- **PROMPT**
Reproduce the post below about how a traveling preacher gets paid, in full and word for word.

==== PASSAGE SHOWN ====

The Road Warrior: How Do You Get Paid?

Monday, February 18th, 2008

The simple answer to this question is that…I don’t. I preach for free and trust God to provide for my family through random strangers and $50 handshakes.

That was a joke.

It seems like anytime money is brought up, there is a natural tendency for some people to feel about as awkward as a Quaker at a gun show. But I have learned over the years that it is much easier to talk openly and honestly about money and remove the stigma right off the bat. And as a traveling preacher with no “church” supporting me, the issue of daily finances and a paycheck are a bit different.

The short answer is this; Crossroads Worldwide/Clayton King Ministries pays me a salary. That salary is set by my Board of Directors. For the first 15 years of my ministry, I lived from event to event and paid my bills based off what I got paid to preach. But we felt that in order to guard me personally from the trappings of wealth and the love of money, a stable and predictable income would allow me to say yes or no to invitations based on prayer, not the budget of the event. And Billy Graham always made a salary. That was all I needed to hear. On top of my salary, I also make some extra each year from the sales of my 7 Sermon Series box sets and my 4 books, as well as honorariums from public school assemblies and some other secular, non-religious events I speak at.

So then what about the churches, camps, retreats, conferences, and colleges I speak at? Once I have been invited to speak, I look over the request form and see what they have budgeted to pay a preacher for their event. I have always tried to work with people within their budget if it is an event that I feel suited for. If it is not a match for my spiritual gift as an evangelist and communicator, then I will decline the invitation and recommend a trusted friend or another Crossroads speaker for them to consider.

==== INFORMATION ====

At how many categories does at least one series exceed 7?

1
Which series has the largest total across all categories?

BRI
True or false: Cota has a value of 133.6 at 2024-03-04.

====

- **ANSWER BELOW**
The Road Warrior: How Do You Get Paid?

Monday, February 18th, 2008

The simple answer to this question is that…I don’t. I preach for free and trust God to provide for my family through random strangers and $50 handshakes.

That was a joke.

It seems like anytime money is brought up, there is a natural tendency for some people to feel about as awkward as a Quaker at a gun show. But I have learned over the years that it is much easier to talk openly and honestly about money and remove the stigma right off the bat. And as a traveling preacher with no “church” supporting me, the issue of daily finances and a paycheck are a bit different.

The short answer is this; Crossroads Worldwide/Clayton King Ministries pays me a salary. That salary is set by my Board of Directors. For the first 15 years of my ministry, I lived from event to event and paid my bills based off what I got paid to preach. But we felt that in order to guard me personally from the trappings of wealth and the love of money, a stable and predictable income would allow me to say yes or no to invitations based on prayer, not the budget of the event. And Billy Graham always made a salary. That was all I needed to hear. On top of my salary, I also make some extra each year from the sales of my 7 Sermon Series box sets and my 4 books, as well as honorariums from public school assemblies and some other secular, non-religious events I speak at.

So then what about the churches, camps, retreats, conferences, and colleges I speak at? Once I have been invited to speak, I look over the request form and see what they have budgeted to pay a preacher for their event. I have always tried to work with people within their budget if it is an event that I feel suited for. If it is not a match for my spiritual gift as an evangelist and communicator, then I will decline the invitation and recommend a trusted friend or another Crossroads speaker for them to consider.